■ **Exercise instructions**
According to the transcript below, on what night did Pesach end?

Uh, as you know, about 6 weeks ago, the
Shabbat before Purim, the third round of
this
long, protracted war broke out. I know
you all remember it.
And since then,
uh, we've been in and out of shelters.
The kids have been in and out of
kindergarten and preschool, which
as everyone knows, at least everyone in
Israel knows, it creates an impossible
juggling act. Managing the chaos of war
while somehow also preparing for Pesach,
for Passover. You know, Passover is
destabilizing enough on its own even
without missiles. Add missiles and the
chaos and the craziness, it's been a
lot. And now here we are. Pesach ended
Wednesday night, and that left exactly 2
days in the week before Shabbat, which
we just finished last night. So, it's
just like days without electricity, days
of being disconnected, holidays,
Sabbath, days apart. It's disorienting.
And, uh, and we just finished Shabbat
to turn on our phones to learn that
there is something being called very
carefully, very, very, very tentatively
a cease-fire.
And today, for the first time in a very
long time, the country seems to be
returning to something at least
resembling routine. That is until the
last hour or so, where it seems that the
cease-fire may be over. And maybe not,
and maybe yes, and maybe not. And I
don't know. Um, but, uh, but up until I
would just an hour or so, it seemed like
the cease-fire was on. Um, you know,
although I'll tell you like this routine
idea, after weeks of erratic and
unpredictable insanity, you can actually
forget what routine really is.
You know, it feels like the word is like
losing its meaning. So, on the one hand,
maybe there's something stabilizing
about this idea of a cease-fire. If it's
happening still, or if it's not, I'm not
clear. Maybe Trump is saying, "No,
blockade the Strait of Hormuz. Ah, we
deserve from Iran." And there's a
cease-fire. You know, it's just so
crazy, but
it seemed like there was some It seemed
like there was some sort of stability
that was coming. Like maybe a rare
opportunity just to exhale for a moment.
But knowing me like you guys do, I
imagine you can already guess that, uh,
turning on my phone to learn about a
cease-fire,
it was I I I'm struggling with that.
You know, it's, uh, you know me. I And I
don't think I'm alone. Because going
into Pesach, the holiday of redemption,
I'll admit I I did have expectations.
High ones. Jeremy knows it. He's like,
"Yeah, all right. I know. I know. I
know. It's going to be This is the great
day of the Lord."
>> [laughter and gasps]
>> But I know in his heart he was also
expecting it. I think so. Anyways, I
know. I know. Expectation is the root of
all heartache. Shakespeare was right
about that one. And I try I generally
try not to set myself up like that, but
what can I say?
I'm only human.
Because going into Pesach this year, and
especially going into the seventh day,
the final day, the day the sea split,
and that energy is still in the air.

■ **Data extracts**
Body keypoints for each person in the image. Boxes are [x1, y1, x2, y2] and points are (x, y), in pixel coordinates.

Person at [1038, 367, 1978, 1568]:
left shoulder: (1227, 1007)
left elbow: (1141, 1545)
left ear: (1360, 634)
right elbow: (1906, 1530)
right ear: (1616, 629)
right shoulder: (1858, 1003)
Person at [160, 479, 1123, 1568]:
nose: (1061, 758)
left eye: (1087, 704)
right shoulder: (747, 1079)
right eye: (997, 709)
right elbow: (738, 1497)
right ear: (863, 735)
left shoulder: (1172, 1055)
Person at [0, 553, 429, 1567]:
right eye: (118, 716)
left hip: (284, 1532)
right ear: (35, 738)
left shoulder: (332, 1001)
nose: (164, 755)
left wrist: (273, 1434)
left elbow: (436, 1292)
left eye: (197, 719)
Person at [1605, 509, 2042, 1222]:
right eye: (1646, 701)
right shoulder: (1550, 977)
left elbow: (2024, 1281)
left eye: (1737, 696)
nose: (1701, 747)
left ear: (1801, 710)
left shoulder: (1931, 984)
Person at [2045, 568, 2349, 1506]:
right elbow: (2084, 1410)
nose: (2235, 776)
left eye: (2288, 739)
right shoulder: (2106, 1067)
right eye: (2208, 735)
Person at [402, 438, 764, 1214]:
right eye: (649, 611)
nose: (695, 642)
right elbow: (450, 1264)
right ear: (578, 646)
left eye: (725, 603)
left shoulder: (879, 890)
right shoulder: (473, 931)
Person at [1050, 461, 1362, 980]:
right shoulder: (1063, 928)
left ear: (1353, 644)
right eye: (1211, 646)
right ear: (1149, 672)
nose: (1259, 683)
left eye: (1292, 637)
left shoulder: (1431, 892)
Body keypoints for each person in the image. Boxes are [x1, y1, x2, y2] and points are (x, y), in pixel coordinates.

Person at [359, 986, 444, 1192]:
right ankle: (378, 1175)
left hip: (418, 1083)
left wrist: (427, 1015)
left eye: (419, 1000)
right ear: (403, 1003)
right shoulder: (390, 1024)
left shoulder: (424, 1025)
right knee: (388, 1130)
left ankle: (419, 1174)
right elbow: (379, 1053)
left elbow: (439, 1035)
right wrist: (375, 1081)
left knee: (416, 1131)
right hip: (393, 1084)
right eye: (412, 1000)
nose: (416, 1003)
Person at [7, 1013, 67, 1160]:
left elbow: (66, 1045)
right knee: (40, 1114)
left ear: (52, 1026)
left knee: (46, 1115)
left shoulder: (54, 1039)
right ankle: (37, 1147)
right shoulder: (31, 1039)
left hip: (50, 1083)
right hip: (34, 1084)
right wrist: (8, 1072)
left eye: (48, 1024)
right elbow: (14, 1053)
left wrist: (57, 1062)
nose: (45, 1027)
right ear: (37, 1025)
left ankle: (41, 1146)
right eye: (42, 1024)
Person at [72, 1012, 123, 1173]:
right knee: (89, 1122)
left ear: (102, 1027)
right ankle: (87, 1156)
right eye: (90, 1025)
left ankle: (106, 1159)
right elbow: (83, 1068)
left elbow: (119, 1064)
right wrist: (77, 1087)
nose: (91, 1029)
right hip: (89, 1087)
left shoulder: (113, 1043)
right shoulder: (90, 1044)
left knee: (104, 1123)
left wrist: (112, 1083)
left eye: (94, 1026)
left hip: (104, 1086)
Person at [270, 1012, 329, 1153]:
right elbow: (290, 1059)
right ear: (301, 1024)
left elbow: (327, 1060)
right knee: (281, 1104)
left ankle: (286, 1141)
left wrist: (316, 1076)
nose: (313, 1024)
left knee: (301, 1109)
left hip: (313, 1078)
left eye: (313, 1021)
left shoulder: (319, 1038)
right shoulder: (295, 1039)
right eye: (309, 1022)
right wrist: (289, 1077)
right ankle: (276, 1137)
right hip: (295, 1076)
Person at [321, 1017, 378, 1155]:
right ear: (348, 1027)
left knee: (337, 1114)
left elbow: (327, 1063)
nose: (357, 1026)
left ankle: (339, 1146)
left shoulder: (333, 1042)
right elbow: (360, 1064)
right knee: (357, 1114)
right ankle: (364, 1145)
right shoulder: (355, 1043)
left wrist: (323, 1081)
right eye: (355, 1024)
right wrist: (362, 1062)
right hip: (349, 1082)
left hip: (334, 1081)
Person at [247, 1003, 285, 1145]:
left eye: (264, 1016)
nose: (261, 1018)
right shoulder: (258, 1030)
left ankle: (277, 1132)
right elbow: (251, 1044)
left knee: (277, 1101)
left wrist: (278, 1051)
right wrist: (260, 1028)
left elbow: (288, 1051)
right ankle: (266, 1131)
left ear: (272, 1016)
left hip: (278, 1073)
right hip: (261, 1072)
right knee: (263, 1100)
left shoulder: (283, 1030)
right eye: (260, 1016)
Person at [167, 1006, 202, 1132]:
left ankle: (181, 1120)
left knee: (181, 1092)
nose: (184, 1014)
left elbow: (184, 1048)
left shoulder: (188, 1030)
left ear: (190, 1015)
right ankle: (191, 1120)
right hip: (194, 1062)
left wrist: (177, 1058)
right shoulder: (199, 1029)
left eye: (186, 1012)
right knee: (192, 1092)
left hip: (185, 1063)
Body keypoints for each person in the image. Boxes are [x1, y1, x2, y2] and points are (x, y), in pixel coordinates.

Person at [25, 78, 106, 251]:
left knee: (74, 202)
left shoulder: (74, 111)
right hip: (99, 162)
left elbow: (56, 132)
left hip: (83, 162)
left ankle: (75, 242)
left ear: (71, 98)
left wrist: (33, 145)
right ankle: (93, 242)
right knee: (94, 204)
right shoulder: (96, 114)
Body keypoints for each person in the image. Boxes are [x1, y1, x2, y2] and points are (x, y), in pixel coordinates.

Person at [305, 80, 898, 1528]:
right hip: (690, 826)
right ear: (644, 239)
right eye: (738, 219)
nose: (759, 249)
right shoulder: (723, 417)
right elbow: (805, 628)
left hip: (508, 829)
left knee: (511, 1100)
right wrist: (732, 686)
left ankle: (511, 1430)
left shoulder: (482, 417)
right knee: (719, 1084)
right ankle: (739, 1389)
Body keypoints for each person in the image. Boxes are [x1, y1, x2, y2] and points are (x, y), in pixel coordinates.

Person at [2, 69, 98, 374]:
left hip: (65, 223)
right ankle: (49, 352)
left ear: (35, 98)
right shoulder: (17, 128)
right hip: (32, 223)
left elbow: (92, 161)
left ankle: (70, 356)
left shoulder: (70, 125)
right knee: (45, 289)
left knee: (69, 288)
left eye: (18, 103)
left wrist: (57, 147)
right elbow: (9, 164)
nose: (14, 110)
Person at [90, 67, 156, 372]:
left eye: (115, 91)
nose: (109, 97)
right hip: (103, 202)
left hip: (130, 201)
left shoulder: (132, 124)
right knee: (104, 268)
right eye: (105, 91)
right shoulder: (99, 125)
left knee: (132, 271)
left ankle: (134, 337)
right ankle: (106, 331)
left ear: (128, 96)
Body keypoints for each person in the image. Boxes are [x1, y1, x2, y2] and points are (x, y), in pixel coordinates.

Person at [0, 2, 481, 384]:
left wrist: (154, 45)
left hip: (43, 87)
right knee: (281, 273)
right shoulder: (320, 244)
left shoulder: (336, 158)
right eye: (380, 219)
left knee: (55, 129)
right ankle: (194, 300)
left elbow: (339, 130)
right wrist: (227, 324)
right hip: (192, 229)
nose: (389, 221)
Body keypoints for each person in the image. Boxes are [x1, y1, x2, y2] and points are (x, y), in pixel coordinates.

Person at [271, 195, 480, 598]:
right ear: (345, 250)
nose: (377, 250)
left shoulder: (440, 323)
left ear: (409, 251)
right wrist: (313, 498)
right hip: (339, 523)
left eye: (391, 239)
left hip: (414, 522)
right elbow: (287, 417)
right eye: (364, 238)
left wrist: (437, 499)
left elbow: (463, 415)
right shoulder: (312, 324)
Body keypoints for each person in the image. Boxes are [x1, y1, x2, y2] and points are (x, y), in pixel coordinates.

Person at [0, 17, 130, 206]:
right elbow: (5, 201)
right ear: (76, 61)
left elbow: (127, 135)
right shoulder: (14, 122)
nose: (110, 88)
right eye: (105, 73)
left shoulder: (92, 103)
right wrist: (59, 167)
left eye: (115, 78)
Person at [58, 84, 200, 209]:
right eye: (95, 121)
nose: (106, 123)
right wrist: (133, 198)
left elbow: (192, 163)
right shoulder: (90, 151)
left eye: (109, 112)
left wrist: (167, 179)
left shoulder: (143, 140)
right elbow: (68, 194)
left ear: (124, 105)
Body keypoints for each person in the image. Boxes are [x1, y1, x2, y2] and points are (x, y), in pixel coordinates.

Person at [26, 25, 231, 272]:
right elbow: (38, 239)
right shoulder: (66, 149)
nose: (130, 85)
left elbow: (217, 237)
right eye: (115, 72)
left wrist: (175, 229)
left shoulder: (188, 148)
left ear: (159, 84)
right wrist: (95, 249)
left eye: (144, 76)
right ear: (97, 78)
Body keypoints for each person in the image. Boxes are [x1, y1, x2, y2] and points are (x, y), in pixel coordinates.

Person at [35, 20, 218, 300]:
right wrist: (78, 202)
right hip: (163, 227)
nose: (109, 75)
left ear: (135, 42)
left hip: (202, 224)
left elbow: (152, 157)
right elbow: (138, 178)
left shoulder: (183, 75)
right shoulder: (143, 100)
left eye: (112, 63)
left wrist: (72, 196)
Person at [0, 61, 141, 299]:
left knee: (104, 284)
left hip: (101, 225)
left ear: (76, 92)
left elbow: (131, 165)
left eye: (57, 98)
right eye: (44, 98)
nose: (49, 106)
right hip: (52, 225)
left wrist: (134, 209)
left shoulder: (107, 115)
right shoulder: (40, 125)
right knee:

■ **Reply to the exercise**
Wednesday night.